◆ PROVIDED DATA ◆
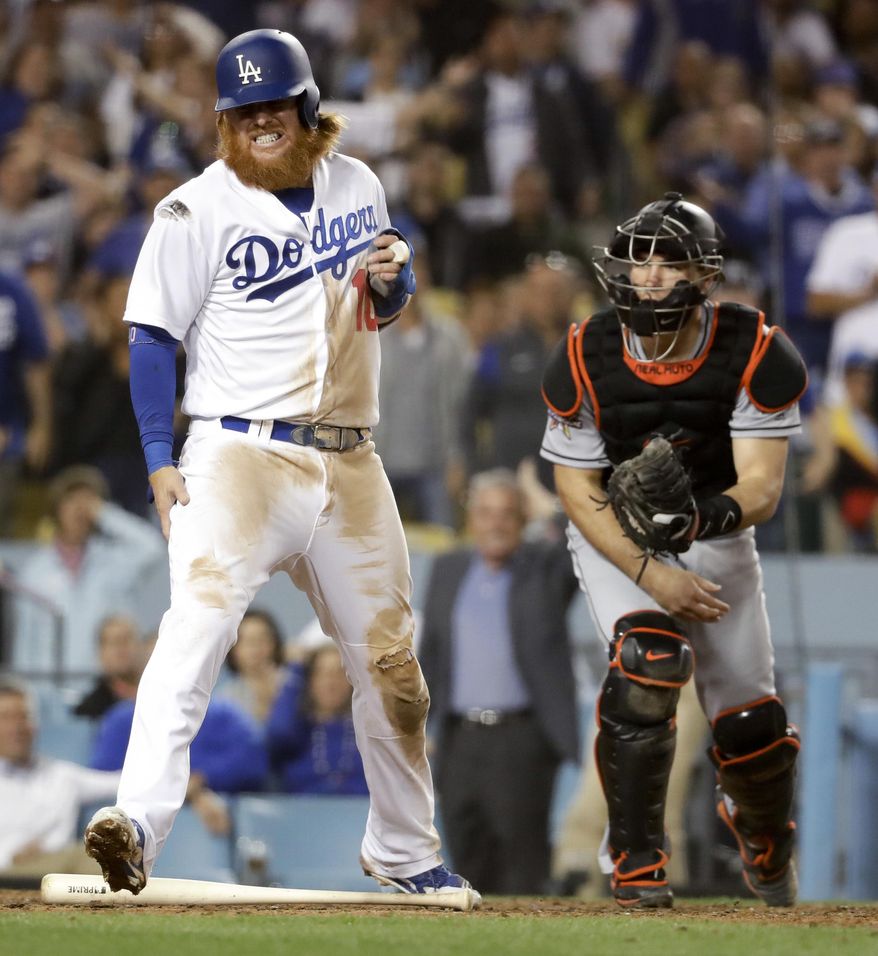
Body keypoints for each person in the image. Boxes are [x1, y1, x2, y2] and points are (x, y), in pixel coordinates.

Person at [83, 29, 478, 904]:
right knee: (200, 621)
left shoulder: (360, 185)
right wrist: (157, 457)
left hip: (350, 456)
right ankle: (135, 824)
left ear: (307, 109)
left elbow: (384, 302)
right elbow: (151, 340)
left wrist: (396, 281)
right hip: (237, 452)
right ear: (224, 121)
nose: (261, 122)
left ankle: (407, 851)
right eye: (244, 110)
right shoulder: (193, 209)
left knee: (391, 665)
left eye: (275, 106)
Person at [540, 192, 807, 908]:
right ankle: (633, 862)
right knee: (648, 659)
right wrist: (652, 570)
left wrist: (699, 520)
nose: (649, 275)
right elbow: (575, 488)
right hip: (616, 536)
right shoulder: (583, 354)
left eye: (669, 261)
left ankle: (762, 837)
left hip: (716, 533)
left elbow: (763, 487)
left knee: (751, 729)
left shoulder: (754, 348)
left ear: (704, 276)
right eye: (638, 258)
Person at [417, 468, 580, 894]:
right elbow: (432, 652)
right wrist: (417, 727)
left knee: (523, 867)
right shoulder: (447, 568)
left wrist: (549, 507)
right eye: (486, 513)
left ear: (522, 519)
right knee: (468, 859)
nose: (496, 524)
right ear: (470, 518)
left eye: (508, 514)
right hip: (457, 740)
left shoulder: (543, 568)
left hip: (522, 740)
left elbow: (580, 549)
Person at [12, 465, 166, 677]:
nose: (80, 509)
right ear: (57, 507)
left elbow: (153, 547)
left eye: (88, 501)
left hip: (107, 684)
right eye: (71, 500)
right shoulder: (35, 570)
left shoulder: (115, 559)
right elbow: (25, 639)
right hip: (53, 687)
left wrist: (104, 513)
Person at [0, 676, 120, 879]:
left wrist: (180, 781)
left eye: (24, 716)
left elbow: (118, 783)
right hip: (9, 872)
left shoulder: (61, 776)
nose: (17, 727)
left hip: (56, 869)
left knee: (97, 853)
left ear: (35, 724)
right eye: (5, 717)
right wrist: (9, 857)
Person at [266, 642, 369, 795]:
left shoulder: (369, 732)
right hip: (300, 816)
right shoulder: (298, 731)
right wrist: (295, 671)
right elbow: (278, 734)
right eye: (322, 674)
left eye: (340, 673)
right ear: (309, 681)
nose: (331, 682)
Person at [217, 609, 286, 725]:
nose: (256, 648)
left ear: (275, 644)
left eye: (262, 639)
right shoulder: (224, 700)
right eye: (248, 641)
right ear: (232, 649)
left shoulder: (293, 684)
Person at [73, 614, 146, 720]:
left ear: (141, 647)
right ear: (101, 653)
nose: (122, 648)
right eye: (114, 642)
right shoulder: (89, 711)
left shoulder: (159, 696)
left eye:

◆ REQUIREMENT ◆
Output only an exact transcription of the lines above from the one with "left shoulder: (61, 776)" up to and including the one with "left ear: (141, 647)".

◆ WRITTEN RESPONSE ◆
left shoulder: (61, 776)
nose: (17, 727)
left hip: (56, 869)
left knee: (97, 853)
left ear: (35, 724)
right eye: (5, 717)
right wrist: (9, 857)
Person at [266, 642, 369, 795]:
left shoulder: (369, 732)
right hip: (300, 816)
right shoulder: (298, 731)
right wrist: (295, 671)
right elbow: (278, 734)
right eye: (322, 674)
left eye: (340, 673)
right ear: (309, 681)
nose: (331, 682)
Person at [217, 609, 286, 725]:
nose: (256, 648)
left ear: (275, 644)
left eye: (262, 639)
right shoulder: (224, 700)
right eye: (248, 641)
right ear: (232, 649)
left shoulder: (293, 684)
Person at [73, 614, 146, 720]:
left ear: (141, 647)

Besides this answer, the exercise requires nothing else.